Background: Quantitative volumetric evaluation of the placenta in fetal MRI scans is an important component of the fetal health evaluation. However, manual segmentation of the placenta is a time-consuming task that requires expertise and suffers from high observer variability. Deep learning methods for automatic segmentation are effective but require manually annotated datasets for each scanning sequence.

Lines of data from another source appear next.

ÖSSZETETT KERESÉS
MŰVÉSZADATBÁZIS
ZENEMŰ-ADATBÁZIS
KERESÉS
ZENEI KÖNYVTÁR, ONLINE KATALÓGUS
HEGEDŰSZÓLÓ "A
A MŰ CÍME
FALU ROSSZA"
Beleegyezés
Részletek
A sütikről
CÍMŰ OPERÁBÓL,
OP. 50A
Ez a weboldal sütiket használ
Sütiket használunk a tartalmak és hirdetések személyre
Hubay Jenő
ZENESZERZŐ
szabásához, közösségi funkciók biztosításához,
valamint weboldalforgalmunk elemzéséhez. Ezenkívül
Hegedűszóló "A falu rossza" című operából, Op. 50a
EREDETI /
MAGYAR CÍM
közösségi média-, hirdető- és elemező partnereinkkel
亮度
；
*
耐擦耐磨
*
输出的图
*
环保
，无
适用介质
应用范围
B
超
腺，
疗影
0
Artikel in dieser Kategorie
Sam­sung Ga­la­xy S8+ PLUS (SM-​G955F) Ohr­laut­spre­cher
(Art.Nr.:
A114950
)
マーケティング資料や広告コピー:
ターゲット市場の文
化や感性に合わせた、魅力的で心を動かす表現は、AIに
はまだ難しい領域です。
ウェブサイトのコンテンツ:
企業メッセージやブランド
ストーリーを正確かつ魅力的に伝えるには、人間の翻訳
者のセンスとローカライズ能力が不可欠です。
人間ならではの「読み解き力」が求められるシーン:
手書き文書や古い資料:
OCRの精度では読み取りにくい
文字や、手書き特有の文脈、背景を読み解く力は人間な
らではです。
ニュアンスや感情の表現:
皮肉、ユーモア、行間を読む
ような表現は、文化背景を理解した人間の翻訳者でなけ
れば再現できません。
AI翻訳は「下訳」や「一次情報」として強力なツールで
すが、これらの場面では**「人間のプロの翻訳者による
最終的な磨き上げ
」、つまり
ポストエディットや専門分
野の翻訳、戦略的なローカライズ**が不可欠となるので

Methods: We have developed a new method for bootstrapping automatic placenta segmentation by deep learning on different MRI sequences. The method consists of automatic placenta segmentation with two networks trained on labeled cases of one sequence followed by automatic adaptation using self-training of the same network to a new sequence with new unlabeled cases of this sequence. It uses a novel combined contour and soft Dice loss function for both the placenta ROI detection and segmentation networks. The method was evaluated on a dataset of retrospective MRI placenta scans of patients acquired with FIESTA (40 cases) and TRUFI sequences (15 cases) as part of routine fetal assessment from the Sourasky Medical Center with gestational ages of 28-39 weeks. Ground truth placenta annotations were obtained from scratch by manual annotation and validated by two expert radiologists. FIESTA and FIESTA+TRUFI networks were trained with the annotations.
Results: Our experimental studies for the FIESTA sequence yields a Dice score of 0.847 on 21 test cases with only 16 cases in the training set. Transfer to the TRUFI sequence yields a Dice score of 0.78 on 15 test cases, a significant improvement over the network results without transfer learning.
Conclusion: Our method achieves state-of-the art placenta segmentation results by sequence transfer bootstrapping. Its key advantage is that it streamlines the annotation for the new sequence since annotating data from initial network results requires less time than annotation from scratch ( 60 mins).